* [THE TASK]: Each line that follows should be printed again exactly as it stands.

---*---

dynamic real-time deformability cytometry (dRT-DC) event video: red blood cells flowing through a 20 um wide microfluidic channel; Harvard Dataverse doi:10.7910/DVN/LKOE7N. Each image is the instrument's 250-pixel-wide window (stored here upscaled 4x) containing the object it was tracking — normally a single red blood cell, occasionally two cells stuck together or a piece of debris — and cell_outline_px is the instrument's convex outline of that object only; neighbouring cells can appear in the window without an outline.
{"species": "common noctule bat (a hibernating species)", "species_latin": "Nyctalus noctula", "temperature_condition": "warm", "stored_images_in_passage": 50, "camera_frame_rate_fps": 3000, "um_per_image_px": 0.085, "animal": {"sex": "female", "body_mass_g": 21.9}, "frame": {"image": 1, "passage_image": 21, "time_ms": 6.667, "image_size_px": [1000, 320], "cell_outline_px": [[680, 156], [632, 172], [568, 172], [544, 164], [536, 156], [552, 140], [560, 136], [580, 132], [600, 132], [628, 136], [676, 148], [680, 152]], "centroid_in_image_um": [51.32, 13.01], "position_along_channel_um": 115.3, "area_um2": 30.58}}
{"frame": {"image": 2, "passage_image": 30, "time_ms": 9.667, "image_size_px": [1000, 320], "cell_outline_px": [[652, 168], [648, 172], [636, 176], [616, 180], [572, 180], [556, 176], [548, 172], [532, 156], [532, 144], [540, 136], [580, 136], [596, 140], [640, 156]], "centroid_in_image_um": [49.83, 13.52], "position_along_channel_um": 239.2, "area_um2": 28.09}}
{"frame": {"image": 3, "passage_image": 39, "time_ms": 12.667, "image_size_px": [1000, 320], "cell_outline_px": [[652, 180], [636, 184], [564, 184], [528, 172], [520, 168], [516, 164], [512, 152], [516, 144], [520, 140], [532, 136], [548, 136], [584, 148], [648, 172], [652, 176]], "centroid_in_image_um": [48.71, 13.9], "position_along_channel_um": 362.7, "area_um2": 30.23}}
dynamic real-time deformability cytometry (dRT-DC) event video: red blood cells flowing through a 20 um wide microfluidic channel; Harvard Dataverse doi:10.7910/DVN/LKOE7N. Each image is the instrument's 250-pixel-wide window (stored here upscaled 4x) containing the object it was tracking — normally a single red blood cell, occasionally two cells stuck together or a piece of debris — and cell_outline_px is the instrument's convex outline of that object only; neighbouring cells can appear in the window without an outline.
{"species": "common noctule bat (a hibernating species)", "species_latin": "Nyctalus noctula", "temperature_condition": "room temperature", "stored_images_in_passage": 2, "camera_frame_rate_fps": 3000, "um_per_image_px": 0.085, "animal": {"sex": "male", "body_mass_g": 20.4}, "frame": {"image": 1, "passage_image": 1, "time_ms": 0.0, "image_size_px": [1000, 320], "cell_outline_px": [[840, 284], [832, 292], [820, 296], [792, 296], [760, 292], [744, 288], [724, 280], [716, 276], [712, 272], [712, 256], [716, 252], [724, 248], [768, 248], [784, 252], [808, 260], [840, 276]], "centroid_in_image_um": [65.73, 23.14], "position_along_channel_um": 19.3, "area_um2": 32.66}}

---*---

* [EXERCISE OUTPUT]:
dynamic real-time deformability cytometry (dRT-DC) event video: red blood cells flowing through a 20 um wide microfluidic channel; Harvard Dataverse doi:10.7910/DVN/LKOE7N. Each image is the instrument's 250-pixel-wide window (stored here upscaled 4x) containing the object it was tracking — normally a single red blood cell, occasionally two cells stuck together or a piece of debris — and cell_outline_px is the instrument's convex outline of that object only; neighbouring cells can appear in the window without an outline.
{"species": "common noctule bat (a hibernating species)", "species_latin": "Nyctalus noctula", "temperature_condition": "warm", "stored_images_in_passage": 50, "camera_frame_rate_fps": 3000, "um_per_image_px": 0.085, "animal": {"sex": "female", "body_mass_g": 21.9}, "frame": {"image": 1, "passage_image": 21, "time_ms": 6.667, "image_size_px": [1000, 320], "cell_outline_px": [[680, 156], [632, 172], [568, 172], [544, 164], [536, 156], [552, 140], [560, 136], [580, 132], [600, 132], [628, 136], [676, 148], [680, 152]], "centroid_in_image_um": [51.32, 13.01], "position_along_channel_um": 115.3, "area_um2": 30.58}}
{"frame": {"image": 2, "passage_image": 30, "time_ms": 9.667, "image_size_px": [1000, 320], "cell_outline_px": [[652, 168], [648, 172], [636, 176], [616, 180], [572, 180], [556, 176], [548, 172], [532, 156], [532, 144], [540, 136], [580, 136], [596, 140], [640, 156]], "centroid_in_image_um": [49.83, 13.52], "position_along_channel_um": 239.2, "area_um2": 28.09}}
{"frame": {"image": 3, "passage_image": 39, "time_ms": 12.667, "image_size_px": [1000, 320], "cell_outline_px": [[652, 180], [636, 184], [564, 184], [528, 172], [520, 168], [516, 164], [512, 152], [516, 144], [520, 140], [532, 136], [548, 136], [584, 148], [648, 172], [652, 176]], "centroid_in_image_um": [48.71, 13.9], "position_along_channel_um": 362.7, "area_um2": 30.23}}
dynamic real-time deformability cytometry (dRT-DC) event video: red blood cells flowing through a 20 um wide microfluidic channel; Harvard Dataverse doi:10.7910/DVN/LKOE7N. Each image is the instrument's 250-pixel-wide window (stored here upscaled 4x) containing the object it was tracking — normally a single red blood cell, occasionally two cells stuck together or a piece of debris — and cell_outline_px is the instrument's convex outline of that object only; neighbouring cells can appear in the window without an outline.
{"species": "common noctule bat (a hibernating species)", "species_latin": "Nyctalus noctula", "temperature_condition": "room temperature", "stored_images_in_passage": 2, "camera_frame_rate_fps": 3000, "um_per_image_px": 0.085, "animal": {"sex": "male", "body_mass_g": 20.4}, "frame": {"image": 1, "passage_image": 1, "time_ms": 0.0, "image_size_px": [1000, 320], "cell_outline_px": [[840, 284], [832, 292], [820, 296], [792, 296], [760, 292], [744, 288], [724, 280], [716, 276], [712, 272], [712, 256], [716, 252], [724, 248], [768, 248], [784, 252], [808, 260], [840, 276]], "centroid_in_image_um": [65.73, 23.14], "position_along_channel_um": 19.3, "area_um2": 32.66}}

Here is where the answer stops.